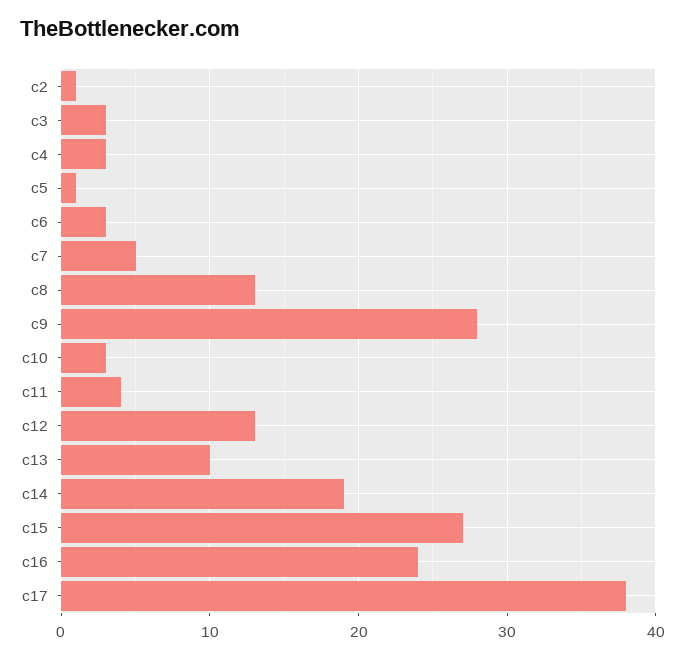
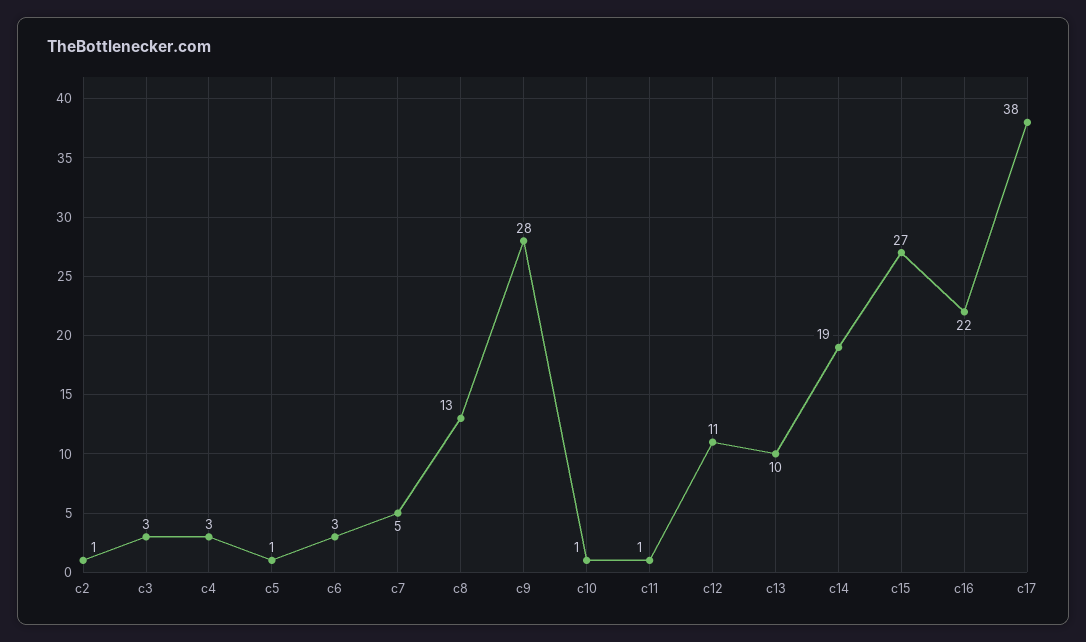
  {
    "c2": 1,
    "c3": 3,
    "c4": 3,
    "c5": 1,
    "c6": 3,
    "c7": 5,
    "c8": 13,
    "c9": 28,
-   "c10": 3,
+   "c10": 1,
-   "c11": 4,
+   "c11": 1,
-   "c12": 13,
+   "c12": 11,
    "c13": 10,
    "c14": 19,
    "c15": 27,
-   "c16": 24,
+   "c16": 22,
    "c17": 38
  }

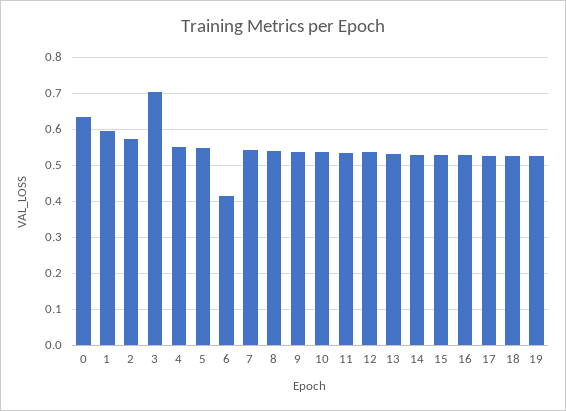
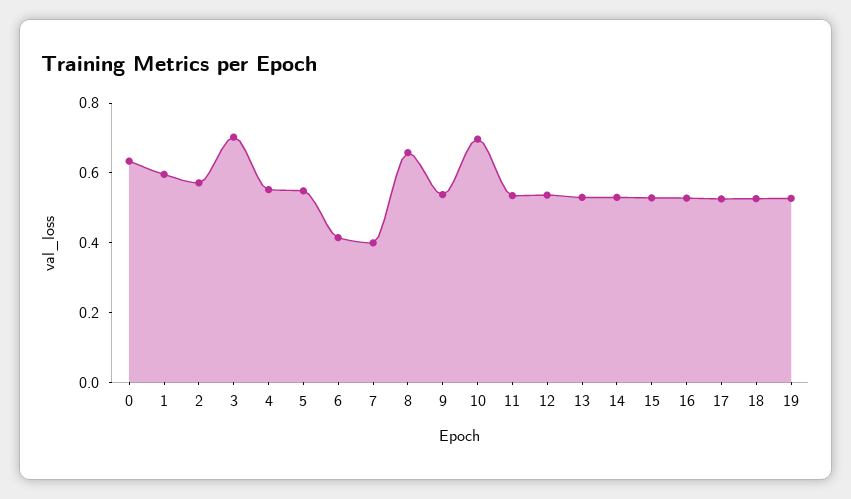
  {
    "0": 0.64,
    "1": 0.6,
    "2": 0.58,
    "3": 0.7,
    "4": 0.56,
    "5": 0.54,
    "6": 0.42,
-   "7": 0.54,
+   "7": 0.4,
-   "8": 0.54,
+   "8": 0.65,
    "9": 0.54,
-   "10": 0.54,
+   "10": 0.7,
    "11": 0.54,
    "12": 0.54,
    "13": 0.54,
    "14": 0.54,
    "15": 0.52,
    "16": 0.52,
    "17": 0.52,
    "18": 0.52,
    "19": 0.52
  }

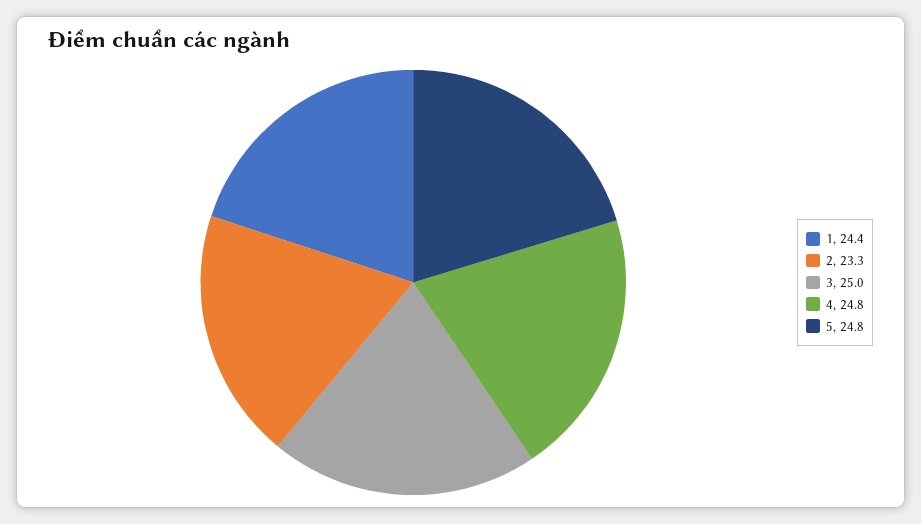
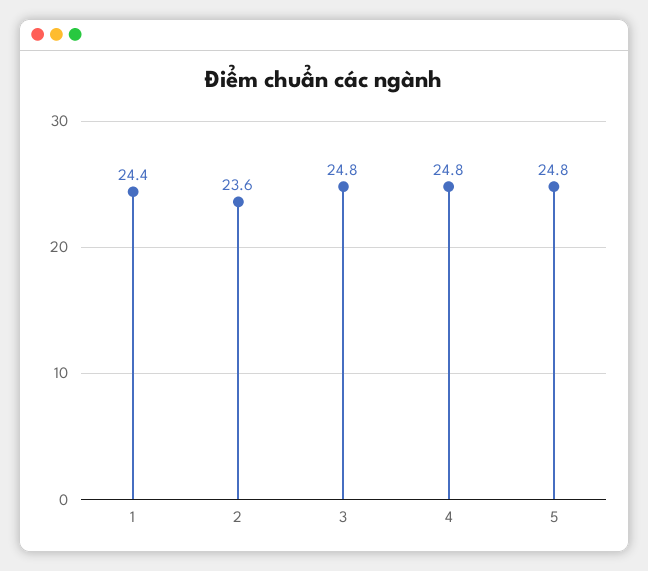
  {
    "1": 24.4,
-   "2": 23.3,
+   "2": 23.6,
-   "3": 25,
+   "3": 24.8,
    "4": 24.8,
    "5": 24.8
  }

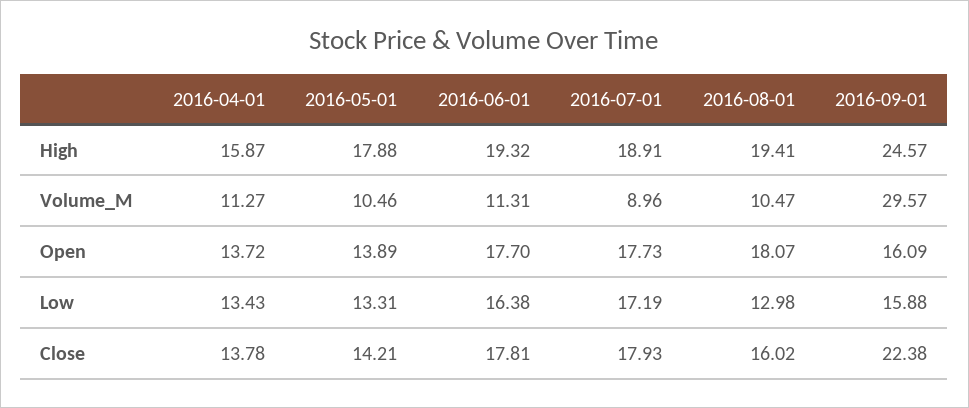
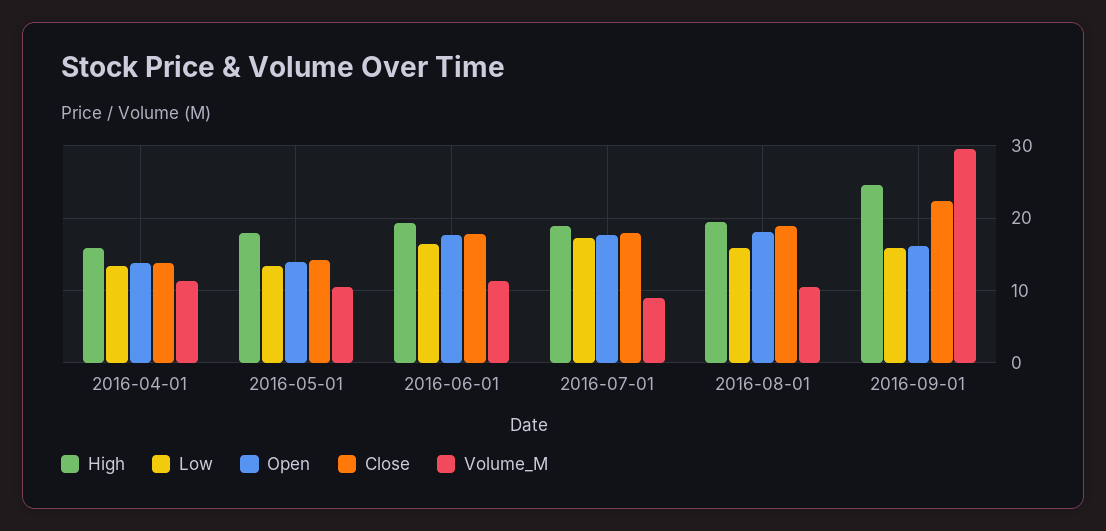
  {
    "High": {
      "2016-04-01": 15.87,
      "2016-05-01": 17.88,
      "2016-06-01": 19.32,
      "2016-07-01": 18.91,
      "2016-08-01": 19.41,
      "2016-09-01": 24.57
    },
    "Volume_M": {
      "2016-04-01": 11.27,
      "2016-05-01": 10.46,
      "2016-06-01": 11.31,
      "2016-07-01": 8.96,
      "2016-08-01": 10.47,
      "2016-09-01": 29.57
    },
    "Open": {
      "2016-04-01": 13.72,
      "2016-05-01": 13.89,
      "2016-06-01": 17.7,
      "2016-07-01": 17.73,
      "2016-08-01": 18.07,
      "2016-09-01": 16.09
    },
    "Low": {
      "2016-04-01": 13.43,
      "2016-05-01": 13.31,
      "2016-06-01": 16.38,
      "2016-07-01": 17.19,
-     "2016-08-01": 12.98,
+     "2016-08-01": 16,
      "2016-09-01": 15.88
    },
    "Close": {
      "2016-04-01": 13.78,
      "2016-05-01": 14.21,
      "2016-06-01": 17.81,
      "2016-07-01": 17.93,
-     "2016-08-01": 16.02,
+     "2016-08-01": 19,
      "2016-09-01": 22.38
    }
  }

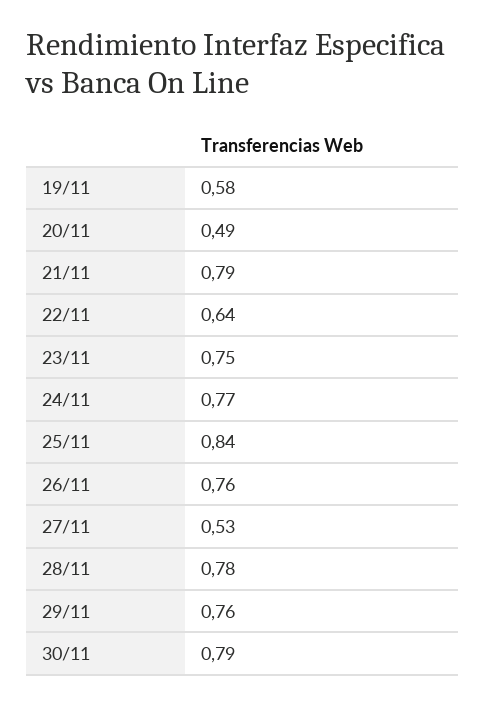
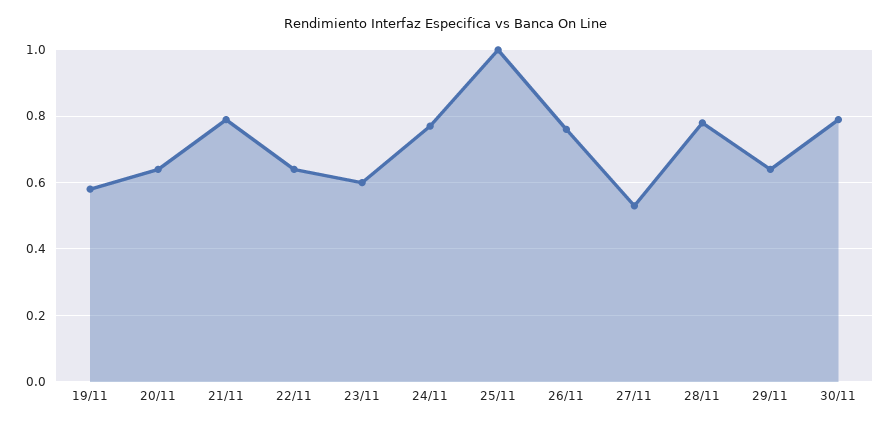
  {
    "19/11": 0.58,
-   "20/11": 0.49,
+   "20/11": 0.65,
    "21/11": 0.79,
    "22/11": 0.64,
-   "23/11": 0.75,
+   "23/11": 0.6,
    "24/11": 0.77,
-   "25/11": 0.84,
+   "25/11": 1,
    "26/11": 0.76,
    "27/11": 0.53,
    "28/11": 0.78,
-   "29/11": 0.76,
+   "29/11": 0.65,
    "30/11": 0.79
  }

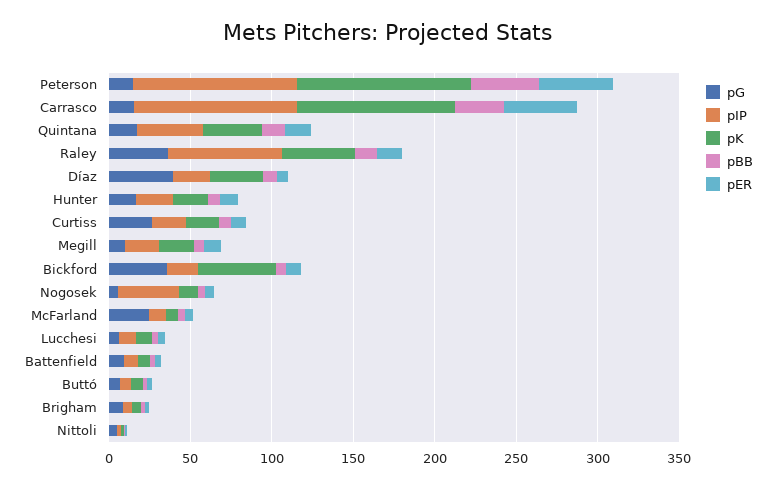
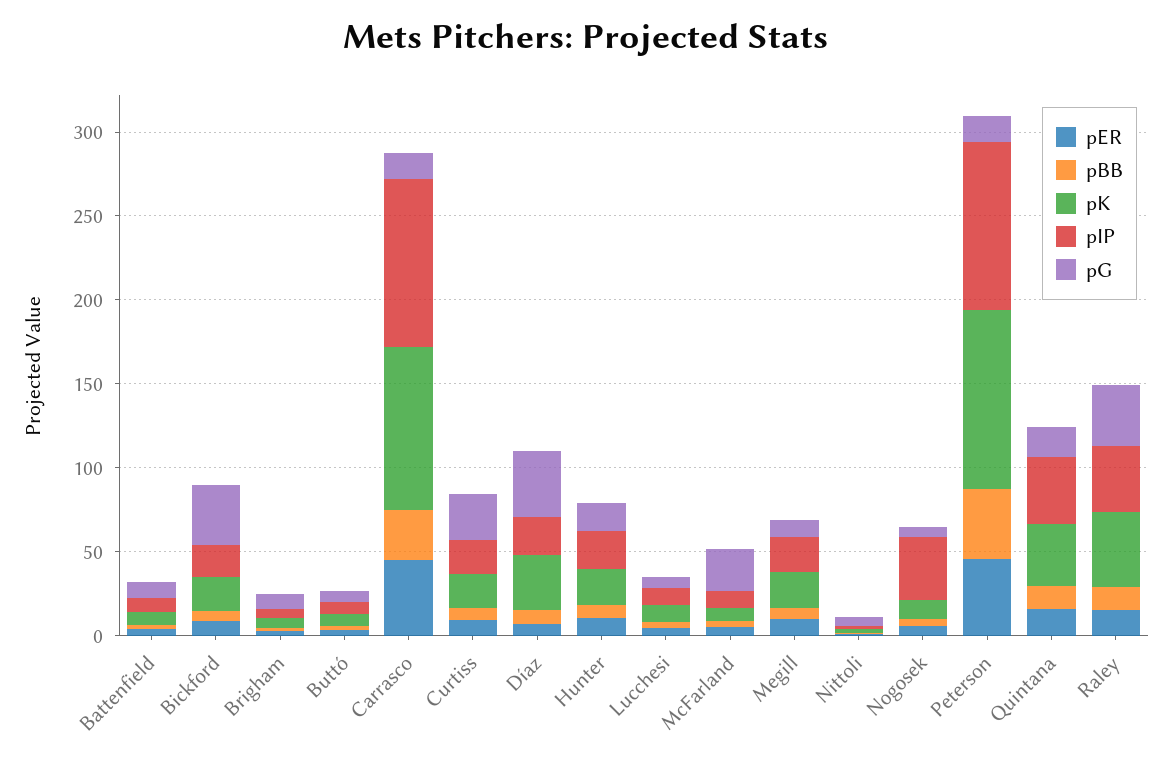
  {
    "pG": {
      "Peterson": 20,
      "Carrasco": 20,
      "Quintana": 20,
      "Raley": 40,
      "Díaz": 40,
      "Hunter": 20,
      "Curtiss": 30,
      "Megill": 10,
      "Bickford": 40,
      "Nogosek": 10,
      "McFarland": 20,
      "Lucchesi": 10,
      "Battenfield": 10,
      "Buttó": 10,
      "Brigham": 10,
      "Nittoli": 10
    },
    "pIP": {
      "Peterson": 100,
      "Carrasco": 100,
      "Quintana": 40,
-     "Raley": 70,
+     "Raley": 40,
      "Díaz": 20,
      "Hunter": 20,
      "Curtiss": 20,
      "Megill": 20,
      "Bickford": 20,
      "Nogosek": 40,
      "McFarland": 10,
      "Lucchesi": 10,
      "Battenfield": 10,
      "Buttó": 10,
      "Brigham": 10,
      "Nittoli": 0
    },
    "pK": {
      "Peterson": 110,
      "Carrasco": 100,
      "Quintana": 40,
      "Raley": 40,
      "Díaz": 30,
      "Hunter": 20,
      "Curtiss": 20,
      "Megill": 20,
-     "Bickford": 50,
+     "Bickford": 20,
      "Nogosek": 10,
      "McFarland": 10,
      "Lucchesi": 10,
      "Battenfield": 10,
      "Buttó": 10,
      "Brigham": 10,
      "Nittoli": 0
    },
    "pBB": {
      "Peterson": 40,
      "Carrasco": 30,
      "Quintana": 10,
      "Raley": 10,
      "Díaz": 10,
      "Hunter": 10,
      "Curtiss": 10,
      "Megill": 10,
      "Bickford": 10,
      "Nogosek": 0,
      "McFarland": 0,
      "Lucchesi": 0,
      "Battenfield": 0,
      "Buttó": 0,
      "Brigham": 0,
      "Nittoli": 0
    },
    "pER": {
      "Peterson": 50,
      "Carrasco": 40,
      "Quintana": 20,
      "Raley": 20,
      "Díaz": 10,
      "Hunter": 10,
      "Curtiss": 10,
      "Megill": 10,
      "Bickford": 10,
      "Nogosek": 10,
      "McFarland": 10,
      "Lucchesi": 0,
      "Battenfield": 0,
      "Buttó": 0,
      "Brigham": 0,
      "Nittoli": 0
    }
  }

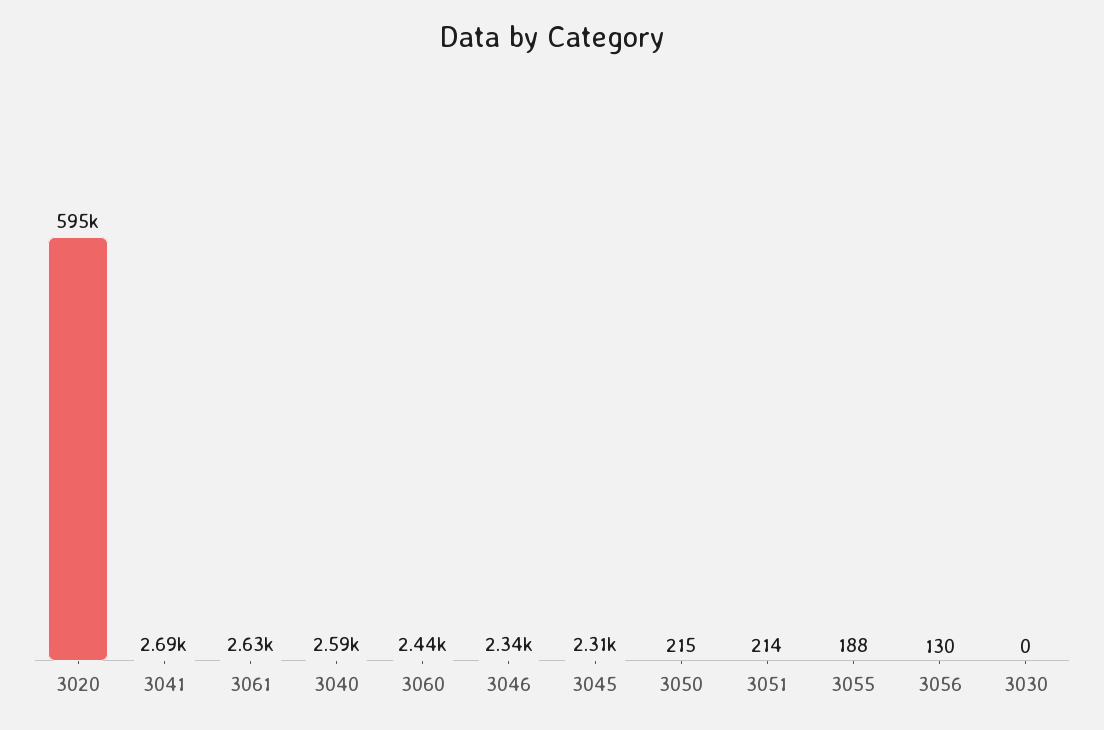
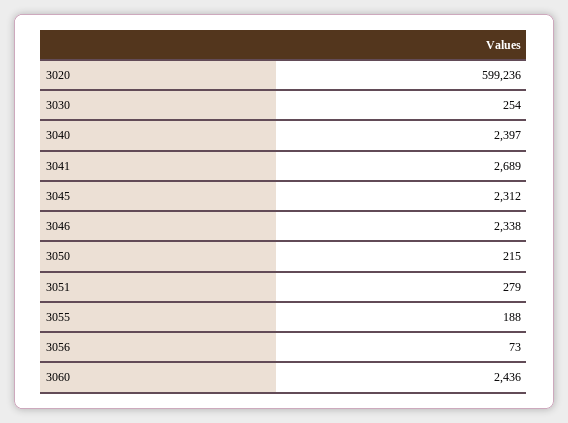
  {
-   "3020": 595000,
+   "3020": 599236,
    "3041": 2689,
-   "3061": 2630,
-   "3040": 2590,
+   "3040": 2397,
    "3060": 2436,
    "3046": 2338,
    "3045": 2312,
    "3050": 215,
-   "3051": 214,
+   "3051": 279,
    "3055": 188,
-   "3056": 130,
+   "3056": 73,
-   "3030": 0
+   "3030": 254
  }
────────────────
| Exercise |
Please set down the records above word for word and omit their pictures.

| Written solution |
  {
    "c2": 1,
    "c3": 3,
    "c4": 3,
    "c5": 1,
    "c6": 3,
    "c7": 5,
    "c8": 13,
    "c9": 28,
-   "c10": 3,
+   "c10": 1,
-   "c11": 4,
+   "c11": 1,
-   "c12": 13,
+   "c12": 11,
    "c13": 10,
    "c14": 19,
    "c15": 27,
-   "c16": 24,
+   "c16": 22,
    "c17": 38
  }

  {
    "0": 0.64,
    "1": 0.6,
    "2": 0.58,
    "3": 0.7,
    "4": 0.56,
    "5": 0.54,
    "6": 0.42,
-   "7": 0.54,
+   "7": 0.4,
-   "8": 0.54,
+   "8": 0.65,
    "9": 0.54,
-   "10": 0.54,
+   "10": 0.7,
    "11": 0.54,
    "12": 0.54,
    "13": 0.54,
    "14": 0.54,
    "15": 0.52,
    "16": 0.52,
    "17": 0.52,
    "18": 0.52,
    "19": 0.52
  }

  {
    "1": 24.4,
-   "2": 23.3,
+   "2": 23.6,
-   "3": 25,
+   "3": 24.8,
    "4": 24.8,
    "5": 24.8
  }

  {
    "High": {
      "2016-04-01": 15.87,
      "2016-05-01": 17.88,
      "2016-06-01": 19.32,
      "2016-07-01": 18.91,
      "2016-08-01": 19.41,
      "2016-09-01": 24.57
    },
    "Volume_M": {
      "2016-04-01": 11.27,
      "2016-05-01": 10.46,
      "2016-06-01": 11.31,
      "2016-07-01": 8.96,
      "2016-08-01": 10.47,
      "2016-09-01": 29.57
    },
    "Open": {
      "2016-04-01": 13.72,
      "2016-05-01": 13.89,
      "2016-06-01": 17.7,
      "2016-07-01": 17.73,
      "2016-08-01": 18.07,
      "2016-09-01": 16.09
    },
    "Low": {
      "2016-04-01": 13.43,
      "2016-05-01": 13.31,
      "2016-06-01": 16.38,
      "2016-07-01": 17.19,
-     "2016-08-01": 12.98,
+     "2016-08-01": 16,
      "2016-09-01": 15.88
    },
    "Close": {
      "2016-04-01": 13.78,
      "2016-05-01": 14.21,
      "2016-06-01": 17.81,
      "2016-07-01": 17.93,
-     "2016-08-01": 16.02,
+     "2016-08-01": 19,
      "2016-09-01": 22.38
    }
  }

  {
    "19/11": 0.58,
-   "20/11": 0.49,
+   "20/11": 0.65,
    "21/11": 0.79,
    "22/11": 0.64,
-   "23/11": 0.75,
+   "23/11": 0.6,
    "24/11": 0.77,
-   "25/11": 0.84,
+   "25/11": 1,
    "26/11": 0.76,
    "27/11": 0.53,
    "28/11": 0.78,
-   "29/11": 0.76,
+   "29/11": 0.65,
    "30/11": 0.79
  }

  {
    "pG": {
      "Peterson": 20,
      "Carrasco": 20,
      "Quintana": 20,
      "Raley": 40,
      "Díaz": 40,
      "Hunter": 20,
      "Curtiss": 30,
      "Megill": 10,
      "Bickford": 40,
      "Nogosek": 10,
      "McFarland": 20,
      "Lucchesi": 10,
      "Battenfield": 10,
      "Buttó": 10,
      "Brigham": 10,
      "Nittoli": 10
    },
    "pIP": {
      "Peterson": 100,
      "Carrasco": 100,
      "Quintana": 40,
-     "Raley": 70,
+     "Raley": 40,
      "Díaz": 20,
      "Hunter": 20,
      "Curtiss": 20,
      "Megill": 20,
      "Bickford": 20,
      "Nogosek": 40,
      "McFarland": 10,
      "Lucchesi": 10,
      "Battenfield": 10,
      "Buttó": 10,
      "Brigham": 10,
      "Nittoli": 0
    },
    "pK": {
      "Peterson": 110,
      "Carrasco": 100,
      "Quintana": 40,
      "Raley": 40,
      "Díaz": 30,
      "Hunter": 20,
      "Curtiss": 20,
      "Megill": 20,
-     "Bickford": 50,
+     "Bickford": 20,
      "Nogosek": 10,
      "McFarland": 10,
      "Lucchesi": 10,
      "Battenfield": 10,
      "Buttó": 10,
      "Brigham": 10,
      "Nittoli": 0
    },
    "pBB": {
      "Peterson": 40,
      "Carrasco": 30,
      "Quintana": 10,
      "Raley": 10,
      "Díaz": 10,
      "Hunter": 10,
      "Curtiss": 10,
      "Megill": 10,
      "Bickford": 10,
      "Nogosek": 0,
      "McFarland": 0,
      "Lucchesi": 0,
      "Battenfield": 0,
      "Buttó": 0,
      "Brigham": 0,
      "Nittoli": 0
    },
    "pER": {
      "Peterson": 50,
      "Carrasco": 40,
      "Quintana": 20,
      "Raley": 20,
      "Díaz": 10,
      "Hunter": 10,
      "Curtiss": 10,
      "Megill": 10,
      "Bickford": 10,
      "Nogosek": 10,
      "McFarland": 10,
      "Lucchesi": 0,
      "Battenfield": 0,
      "Buttó": 0,
      "Brigham": 0,
      "Nittoli": 0
    }
  }

  {
-   "3020": 595000,
+   "3020": 599236,
    "3041": 2689,
-   "3061": 2630,
-   "3040": 2590,
+   "3040": 2397,
    "3060": 2436,
    "3046": 2338,
    "3045": 2312,
    "3050": 215,
-   "3051": 214,
+   "3051": 279,
    "3055": 188,
-   "3056": 130,
+   "3056": 73,
-   "3030": 0
+   "3030": 254
  }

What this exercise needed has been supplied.